2) multiple thread doing the collection (a main thread distributing the 
work to other threads (one per cpu), that do the mark phase using 
atomic ops).


other better gc, less latency (but not at the cost of too much 
computation), would be nice to have, but are not a priority for my 
usage.


Fawzi



Re: Non-moving generational GC [was: Template Metaprogramming Made Easy (Huh?)]

2009-09-14 Thread Robert Jacques

On Mon, 14 Sep 2009 18:53:51 -0400, Fawzi Mohamed fmoha...@mac.com wrote:


On 2009-09-14 17:07:00 +0200, Robert Jacques sandf...@jhu.edu said:

On Mon, 14 Sep 2009 09:39:51 -0400, Leandro Lucarella  
llu...@gmail.com  wrote:

Jeremie Pelletier, el 13 de septiembre a las 22:58 me escribiste:

[snip]

I understand your points for using a separate memory manager, and
I agree with you that having less active allocations make for faster
sweeps, no matter how little of them are scanned for pointers.
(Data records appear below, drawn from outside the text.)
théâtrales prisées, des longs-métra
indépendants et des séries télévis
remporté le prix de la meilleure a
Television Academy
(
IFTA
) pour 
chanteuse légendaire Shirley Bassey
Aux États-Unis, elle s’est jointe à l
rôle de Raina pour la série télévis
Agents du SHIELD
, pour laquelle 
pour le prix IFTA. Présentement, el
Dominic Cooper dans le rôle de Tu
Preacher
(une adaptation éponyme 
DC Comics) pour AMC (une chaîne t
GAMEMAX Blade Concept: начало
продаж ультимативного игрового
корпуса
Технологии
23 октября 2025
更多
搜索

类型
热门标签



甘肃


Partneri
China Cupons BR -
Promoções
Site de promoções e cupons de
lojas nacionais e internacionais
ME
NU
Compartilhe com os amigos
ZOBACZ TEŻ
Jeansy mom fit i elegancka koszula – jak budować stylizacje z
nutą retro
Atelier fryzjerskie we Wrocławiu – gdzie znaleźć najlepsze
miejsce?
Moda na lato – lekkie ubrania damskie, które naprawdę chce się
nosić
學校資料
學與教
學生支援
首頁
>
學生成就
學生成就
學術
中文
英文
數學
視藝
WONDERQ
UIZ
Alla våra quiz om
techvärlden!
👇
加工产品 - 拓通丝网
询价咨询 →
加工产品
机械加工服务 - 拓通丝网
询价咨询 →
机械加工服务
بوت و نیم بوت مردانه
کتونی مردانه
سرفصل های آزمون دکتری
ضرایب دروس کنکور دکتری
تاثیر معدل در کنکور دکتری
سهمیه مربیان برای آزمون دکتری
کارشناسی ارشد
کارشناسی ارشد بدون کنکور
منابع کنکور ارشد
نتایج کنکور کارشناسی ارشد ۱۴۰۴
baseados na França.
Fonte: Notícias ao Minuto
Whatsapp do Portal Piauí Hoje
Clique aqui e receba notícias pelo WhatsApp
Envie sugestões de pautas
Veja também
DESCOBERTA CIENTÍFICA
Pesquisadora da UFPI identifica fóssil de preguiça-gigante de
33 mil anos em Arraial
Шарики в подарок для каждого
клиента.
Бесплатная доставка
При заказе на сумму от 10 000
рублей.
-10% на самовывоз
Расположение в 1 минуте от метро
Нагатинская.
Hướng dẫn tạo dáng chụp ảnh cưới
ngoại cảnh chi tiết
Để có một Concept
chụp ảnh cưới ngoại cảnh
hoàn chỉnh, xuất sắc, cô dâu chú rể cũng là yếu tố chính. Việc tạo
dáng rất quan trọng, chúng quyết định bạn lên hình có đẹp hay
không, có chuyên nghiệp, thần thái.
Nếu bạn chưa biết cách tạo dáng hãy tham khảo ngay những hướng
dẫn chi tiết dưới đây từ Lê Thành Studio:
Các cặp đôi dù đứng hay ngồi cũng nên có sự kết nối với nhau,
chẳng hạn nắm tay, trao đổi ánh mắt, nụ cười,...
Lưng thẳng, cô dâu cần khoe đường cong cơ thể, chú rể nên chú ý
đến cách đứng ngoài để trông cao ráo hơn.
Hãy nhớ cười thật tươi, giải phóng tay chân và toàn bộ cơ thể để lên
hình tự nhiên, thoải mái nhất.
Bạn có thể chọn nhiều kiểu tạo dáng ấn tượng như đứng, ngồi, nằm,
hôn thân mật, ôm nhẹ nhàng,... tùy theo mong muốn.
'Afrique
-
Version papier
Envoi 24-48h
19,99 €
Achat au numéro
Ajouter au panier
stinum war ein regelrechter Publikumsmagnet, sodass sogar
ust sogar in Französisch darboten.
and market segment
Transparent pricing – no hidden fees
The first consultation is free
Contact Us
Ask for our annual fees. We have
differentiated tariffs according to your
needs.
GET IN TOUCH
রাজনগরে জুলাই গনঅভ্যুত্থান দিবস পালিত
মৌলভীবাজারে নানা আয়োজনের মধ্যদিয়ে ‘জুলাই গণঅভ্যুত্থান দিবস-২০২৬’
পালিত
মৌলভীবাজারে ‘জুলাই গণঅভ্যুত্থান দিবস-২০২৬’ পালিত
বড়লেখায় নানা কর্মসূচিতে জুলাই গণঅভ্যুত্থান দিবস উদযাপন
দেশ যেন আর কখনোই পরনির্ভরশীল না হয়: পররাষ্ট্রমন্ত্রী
However
I just had an idea on how to implement generational collection on
a non-moving GC which should solve your issues (and well, mines too)
with the collector not being fast enough. I need to do some hacking on

 I saw a paper about that. The idea was to simply have some list of
objects/pages in each generation and modify that lists instead of  
moving
objects. I can't remember the name of the paper so I can't find it now  
:S

 The problem with generational collectors (in D) is that you need
read/write barriers to track inter-generational pointers (to be able to
use pointers to younger generations in the older ones as roots when
scanning), which can make the whole deal a little unpractical for
a language that doesn't want to impose performance penalty to thing you
wont use (I don't see a way to instrument read/writes to pointers to  
the
GC only). This is why RC was always rejected as an algorithm for the  
GC  in

D, I think.

my custom GC first, but I believe it could give yet another  
performance

boost. I'll add my memory manager to my list of code modules to make
public :)


 As a counter-point, objective-c just introduced a thread-local GC.   
According to a blog post   
(http://www.sealiesoftware.com/blog/archive/2009/08/28/objc_explain_Thread-local_garbage_collection.html)  
 apparently this has allowed pause times similar to the pause times of  
the  previous generational GC. (Except that the former is doing a full  
collect,  and the later still has work to do) On that note, it would  
probably be a  good idea if core.gc.BlkAttr supported shared and  
immutable state flags,  which could be used to support a thread-local  
GC.


1) to allocate large objects that have a guard object it is a good idea  
to pass through the GC because if memory is tight a gc collection is  
triggered thereby possibly freeing some extra memory
2) using gc malloc is not faster than malloc, especially with several  
threads the single lock of the basic gc makes itself felt.


for how I use D (not realtime) the two things I would like to see from  
new gc are:
1) multiple pools (at least one per cpu, with thread id hash to assign  
threads to a given pool).
This to avoid the need of a global gc lock in the gc malloc, and if  
possible use memory close to the cpu when a thread is pinned, not to  
have really thread local memory, if you really need local memory  
different from the stack then maybe a separate process should be used.  
This is especially well doable with 64 bits, with 32 memory  
usage/fragmentation could become an issue.
2) multiple thread doing the collection (a main thread distributing the  
work to other threads (one per cpu), that do the mark phase using atomic  
ops).


other better gc, less latency (but not at the cost of too much  
computation), would be nice to have, but are not a priority for my usage.


Fawzi



For what it's worth, the whole point of thread-local GC is to do 1) and  
2). For the purposes of clarity, thread-local GC refers to each thread  
having it's own GC for non-shared objects + a shared GC for shared  
objects. Each thread's GC may allocate and collect independently of each  
other (e.g. in parallel) without locking/atomics/etc.